An employee’s tenure within an organization is marked with phases where they have new ideas that stand to improve business function significantly. Across levels and organizational hierarchies employees innovate to create easier pathways to function more easily. With the motivation ranging from the employee being highly curious and driven to achieve results to them being simply lazy, most employees usually come with ideas that if implemented would make their work easier while contributing to business productivity. Most candidates coming into companies today have an entrepreneurial approach to problem solve. But unfortunately most such ideas remain unexpressed and thus even after generations of workforce performing the same work, this routine work remains the same. Many face the dilemmas of who to tell and what use would it be to the organization in general. This inherent cultural gap becomes a barrier many employees to contribute much more than they usually do. It acts as a barrier to create synergies. It is also easy shrug off responsibility by saying that innovation is a collective responsibility.

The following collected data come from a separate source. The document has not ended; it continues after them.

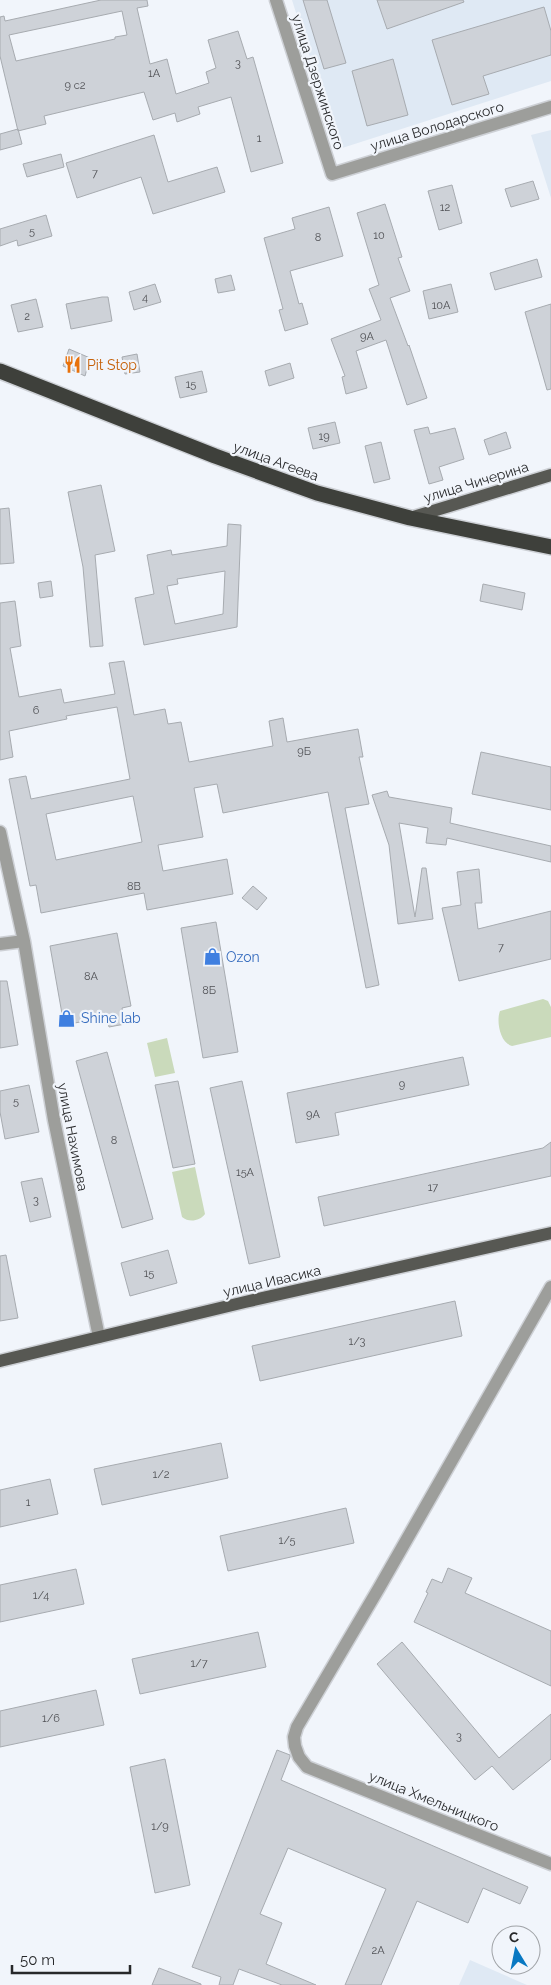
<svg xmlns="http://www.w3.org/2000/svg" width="551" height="1985" viewBox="0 0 551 1985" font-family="Raleway,sans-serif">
	<rect width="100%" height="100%" fill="#f1f5fb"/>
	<path fill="#dfe9f4" d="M292,0H551V81L339,149Z
		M551,130V198L531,135Z
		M470,1960L527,1985H459Z"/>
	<path fill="#cadabb" d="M543,999L548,1001L551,1007V1037L512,1046C500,1043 496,1021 500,1011Z
		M167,1038L175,1073L155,1077L147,1043Z
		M195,1167L205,1214C200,1221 189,1223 182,1217L172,1172Z"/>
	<path fill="#ced2d8" stroke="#a7abb0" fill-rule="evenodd" d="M101,0H147L148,6L137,8L150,64L167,59L176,94L209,83L206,72L216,68L208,40L238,31L247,59L253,57L283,163L251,172L231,97L198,107L200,114L177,122L175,113L153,120L144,92L44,116L46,124L18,131L0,56V17L4,16L5,21ZM122,11L127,35L115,37V39L16,61L9,35Z
		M303,0H327L346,63L324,69Z
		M377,0H463L464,2L387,29Z
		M544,7L551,31V55L483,76L489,94L452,105L432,40Z
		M393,59L408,115L367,126L352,71Z
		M18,129L22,144L0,150V134Z
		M154,135L168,182L217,167L225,192L153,214L141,177L77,198L66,163Z
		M61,154L64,167L27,177L23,164Z
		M533,181L539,199L511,207L505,189Z
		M452,185L462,223L439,230L428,191Z
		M385,204L402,257L398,258L410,291L390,298L408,346L409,345L427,398L407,405L386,340L356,351L367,388L346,394L342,377L345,376L331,339L381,320L369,289L379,285L357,213Z
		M329,207L343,256L290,271L299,304L302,303L308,324L285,331L279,310L283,309L264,238L295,229L292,218Z
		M46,215L52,236L18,246L17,240L0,246V229Z
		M537,259L542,277L495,290L490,273Z
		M231,275L235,290L218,293L215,279Z
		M155,284L161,302L134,310L129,292Z
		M451,284L458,312L429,319L423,291Z
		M102,297H108L112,321L71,329L66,304Z
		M36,299L43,327L18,332L11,305Z
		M551,304V389L547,390L525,312Z
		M69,349L90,358L85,376L63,366Z
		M137,354L140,372L125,374L122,357Z
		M290,363L294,378L269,386L265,371Z
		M202,371L207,392L180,398L175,377Z
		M335,422L340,443L313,449L308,428Z
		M428,427L430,434L455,428L464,459L439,467L443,480L429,484L414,430Z
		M506,432L511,448L489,455L484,440Z
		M381,442L390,479L374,483L365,446Z
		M101,485L115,551L95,555L103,646L90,647L83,567L68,492Z
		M9,508L14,563L0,564V509Z
		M228,524L241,525L237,627L144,645L135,598L154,594L147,555L171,550L172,555L227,546ZM225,571L223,614L175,624L167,586L178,584L177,579Z
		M51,581L53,596L40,598L38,583Z
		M483,584L525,593L522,610L480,601Z
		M15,601L21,646L10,648L19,697L61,689L64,703L115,694L109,663L124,661L134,715L165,709L168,724L181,722L189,762L273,746L269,721L283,718L287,742L358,729L363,757H359L369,804L345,808L379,985L366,988L328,792L223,813L217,784L194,788L203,837L158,845L163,871L227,859L233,894L147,910L144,893L41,913L36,885L30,886L9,779L26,776L31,799L130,779L117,707L66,716L67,719L9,731L13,757L0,760V603ZM133,796L142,842L56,860L46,814Z
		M481,752L551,767V810L472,794Z
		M387,791L389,797L452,808L450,823L551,846V862L447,838L446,845L426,843L428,828L399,823L415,917L422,868H426L433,919L398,924L389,845L372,795Z
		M479,869L482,903H475L478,929L551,911V959L459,981L442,908L461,905L457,872Z
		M253,886L267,898L257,910L242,898Z
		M216,922L238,1052L203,1058L181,928Z
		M117,933L131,1006L122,1008L125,1024L109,1027L107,1017L64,1025L50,946Z
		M0,981H7L18,1045L0,1048Z
		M107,1052L153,1219L122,1228L76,1061Z
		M463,1057L469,1085L335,1113L339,1135L296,1143L287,1093Z
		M178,1081L195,1164L173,1168L155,1085Z
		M242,1081L280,1257L249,1264L210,1088Z
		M29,1085L39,1132L5,1139L0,1112V1091Z
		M551,1142V1176L324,1226L318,1197L543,1148Z
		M42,1178L51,1217L30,1222L21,1182Z
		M168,1250L177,1283L130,1296L121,1263Z
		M6,1255L18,1318L0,1321V1256Z
		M455,1301L462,1336L260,1381L252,1346Z
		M221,1443L228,1478L102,1505L94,1469Z
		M50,1479L58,1514L0,1527V1490Z
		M346,1508L354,1543L228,1571L220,1536Z
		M448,1568L472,1578L465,1593L551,1631V1686L414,1622L428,1593L426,1592L432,1579L442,1583Z
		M76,1569L84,1604L0,1622V1585Z
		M258,1632L266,1667L140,1694L132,1659Z
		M402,1642L499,1758L551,1714V1759L513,1790L492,1766L475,1780L377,1664Z
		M96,1690L104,1725L0,1747V1711Z
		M277,1750L290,1755V1757L281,1780L528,1887L520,1904L483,1888L468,1923L417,1901L381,1985H345L386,1889L288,1848L260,1914L282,1923L266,1964L316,1985H282L239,1969L233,1985H219L221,1977L192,1967Z
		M165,1759L190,1885L155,1893L130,1767Z
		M159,1968L201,1984V1985H152Z"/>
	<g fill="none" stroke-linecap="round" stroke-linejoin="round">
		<defs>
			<path id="minor" d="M276,0L332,174L551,107
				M0,832L24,941L54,1120L99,1337
				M0,944L24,941
				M551,1287L379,1588L297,1727L294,1737L295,1746L299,1757L307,1767L551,1864"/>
			<path id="major" d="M410,518L551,475
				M0,1361L245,1302L551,1233"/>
			<path id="highway" d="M0,371L215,456L317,493L410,518L551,547"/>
		</defs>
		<use href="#minor" stroke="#cdd0d5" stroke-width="15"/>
		<use href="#major" stroke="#cdd0d5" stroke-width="15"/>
		<use href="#highway" stroke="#cdd0d5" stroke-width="18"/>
		<use href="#minor" stroke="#9d9e9b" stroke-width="12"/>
		<use href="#major" stroke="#575853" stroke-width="12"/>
		<use href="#highway" stroke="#3e403b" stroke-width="15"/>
	</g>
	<defs>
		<symbol id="restaurant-bare" viewBox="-9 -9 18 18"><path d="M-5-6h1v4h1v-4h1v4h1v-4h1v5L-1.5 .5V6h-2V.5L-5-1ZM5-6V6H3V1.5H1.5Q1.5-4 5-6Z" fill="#e8710a" stroke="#f1f5fb" stroke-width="2.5" paint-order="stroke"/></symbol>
		<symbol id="shop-bare" viewBox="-9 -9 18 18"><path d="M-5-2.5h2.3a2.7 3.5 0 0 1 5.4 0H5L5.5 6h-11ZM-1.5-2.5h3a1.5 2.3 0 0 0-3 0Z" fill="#3f7fe0" stroke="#f1f5fb" stroke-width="2.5" paint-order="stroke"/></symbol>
	</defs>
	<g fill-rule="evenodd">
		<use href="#restaurant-bare" x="60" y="352" width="25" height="25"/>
		<use href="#shop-bare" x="200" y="944" width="25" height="25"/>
		<use href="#shop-bare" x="54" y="1006" width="25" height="25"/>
	</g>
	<g text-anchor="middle" stroke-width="4.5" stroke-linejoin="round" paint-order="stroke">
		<g font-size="11" fill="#515256">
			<text x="238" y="67">3</text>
			<text x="154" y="77">1А</text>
			<text x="75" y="89">9 с2</text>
			<text x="259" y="142">1</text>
			<text x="95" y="177">7</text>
			<text x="445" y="211">12</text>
			<text x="32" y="235">5</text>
			<text x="379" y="239">10</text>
			<text x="318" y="241">8</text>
			<text x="145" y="301">4</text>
			<text x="441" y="309">10А</text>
			<text x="27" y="320">2</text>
			<text x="367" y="340">9А</text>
			<text x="191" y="388">15</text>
			<text x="324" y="440">19</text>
			<text x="36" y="714">6</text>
			<text x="304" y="755">9Б</text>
			<text x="134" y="890">8В</text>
			<text x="501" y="951">7</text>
			<text x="91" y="980">8А</text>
			<text x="209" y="994">8Б</text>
			<text x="402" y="1088">9</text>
			<text x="16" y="1105">5</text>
			<text x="313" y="1118">9А</text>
			<text x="114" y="1144">8</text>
			<text x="245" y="1176">15А</text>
			<text x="433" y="1191">17</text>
			<text x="36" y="1204">3</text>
			<text x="149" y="1277">15</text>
			<text x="357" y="1345">1/3</text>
			<text x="161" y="1478">1/2</text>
			<text x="28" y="1506">1</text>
			<text x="287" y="1544">1/5</text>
			<text x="41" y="1599">1/4</text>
			<text x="199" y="1667">1/7</text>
			<text x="51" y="1722">1/6</text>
			<text x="459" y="1740">3</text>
			<text x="160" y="1830">1/9</text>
			<text x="378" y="1954">2А</text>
		</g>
		<g font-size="14" fill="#27282a" stroke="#f1f5fb">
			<text transform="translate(318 82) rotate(72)" y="5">улица Дзержинского</text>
			<text transform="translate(437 126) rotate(-17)" y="5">улица Володарского</text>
			<text transform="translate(276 461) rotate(20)" y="5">улица Агеева</text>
			<text transform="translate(476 482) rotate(-17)" y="5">улица Чичерина</text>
			<text transform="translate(73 1137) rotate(79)" y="5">улица Нахимова</text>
			<text transform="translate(272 1281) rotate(-13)" y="5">улица Ивасика</text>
			<text transform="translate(434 1801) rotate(22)" y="5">улица Хмельницкого</text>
		</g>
		<g font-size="14" fill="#c56008" stroke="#f1f5fb" text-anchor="start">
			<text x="87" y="370">Pit Stop</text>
		</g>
		<g font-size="14" fill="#366cbe" stroke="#f1f5fb" text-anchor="start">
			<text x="226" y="962">Ozon</text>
			<text x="81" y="1023">Shine lab</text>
		</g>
	</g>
	<g transform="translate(516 1950) rotate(350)"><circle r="24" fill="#f1f5fb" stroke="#a0a3a7"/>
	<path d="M0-4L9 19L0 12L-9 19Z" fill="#0878c2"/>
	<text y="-8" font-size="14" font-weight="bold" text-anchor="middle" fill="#27282a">С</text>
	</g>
	<path d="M12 1965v8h118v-8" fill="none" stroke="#27282a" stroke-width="2.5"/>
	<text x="20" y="1965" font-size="15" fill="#27282a" stroke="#f1f5fb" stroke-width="4" paint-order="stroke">50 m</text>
</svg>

Parallel to this phenomenon, HR professionals and organization leaders are often faced with the dilemma of translating employee ideas into sustainable practices that can ensure employee engagement and increase employee’s contribution to business productivity. HR is increasingly being held responsible to make the workforce more innovative so that the company can perform better and in our efficient manner. But what is the kind of innovation that the company needs at the moment? This becomes and important question for HR professionals to answer today before they attempt at creating an initiative that supports organization wide innovation. Is innovation then just the refinement of existing processes using new ideas to make the function more efficient? Well according to one model of understanding innovation, that just qualifies as one ‘kind’ of innovation—incremental innovation that is. Here are the four kinds of innovations:
Incremental Innovation is the most common form of innovation. It utilizes the company’s existing technology and modifies processes to increase the value to the customer within the company’s existing market.
Most technological innovation falls into this category. It involves applying a newer technology within the same market in which the company operates. Such innovations are usually the result of the company’s conscious choice of developing a newer technology that makes it easier for its customers. This newer technology is often more expensive, has fewer features, is harder to use, and is not as aesthetically pleasing. It is only after a few iterations that the newer tech surpasses the old and disrupts all existing companies. New age companies like Uber and Airbnb have been able to disruptively innovate in this sense.
When companies use their existing technologies, skills, and lessons and apply the same in a new market, it falls under the category of architectural innovation. It usually has high chances of being impactful while having a low-risk factor, given that company derives economies of scale by expanding its market space. But the viability of such innovations depends on their ability to tweak its existing framework to match the needs of the new market space.
Radical innovations are the holy grail of innovations. It is when a company creates an entirely new market by using new technologies. This type of innovation leads to the creation of industries and its subsequent effect usually, results in the creation of a revolutionary technology.
So when one talks about innovations being the bedrock of the company’s growth in the coming years, it is necessary for HR leaders to identify and quantify the kind and type of innovation journey that the organizations need to chart. Such quantification process also helps HR professionals align people management practices around driving innovation with the business goals of their respective company. Instead of shooting in the dark companies can facilitate and incubate innovations within companies depending on the business goals. Only then can the next step of plugging in cultural enablers can yield the proper result. Post this the next step in the journey then becomes to create and environment within the company that supports and incubates people’s ability to innovate within the company.
The challenge today that HR professionals face in incubating innovations is to determine the right mix that makes a successful and entrepreneurial candidate and develop assessment criteria that accurately determines the type and cultural fit of a candidate required. By utilizing nuanced hiring and assessment methodologies HR professionals can proactively bring in the right talent that helps them accelerate the culture of innovations within their companies. By assessing their culture fit, these candidates can be embedded strategically into business processes.
It is also crucial for HR professionals to adapt hiring and people management practices that foster team building and allows a culture where the free flow of information is allowed. Business cultures where candidates are allowed to speak their minds and discuss ways to improve business functions have a higher chance of innovating and creating more efficient practices.
Thirdly, employees that actively contribute by providing creative and innovative solutions to problems need to be incentivized to perform in an outcomes based manner. Assessment criteria measuring performance need to adapt to measure the business impact of employees and HR professionals cannot just depend on the run of the mill KPIs to identify their business impact.
Making cultural shifts incubate innovations within the company is a long journey where HR professionals have to keep a close eye on different components that support the same.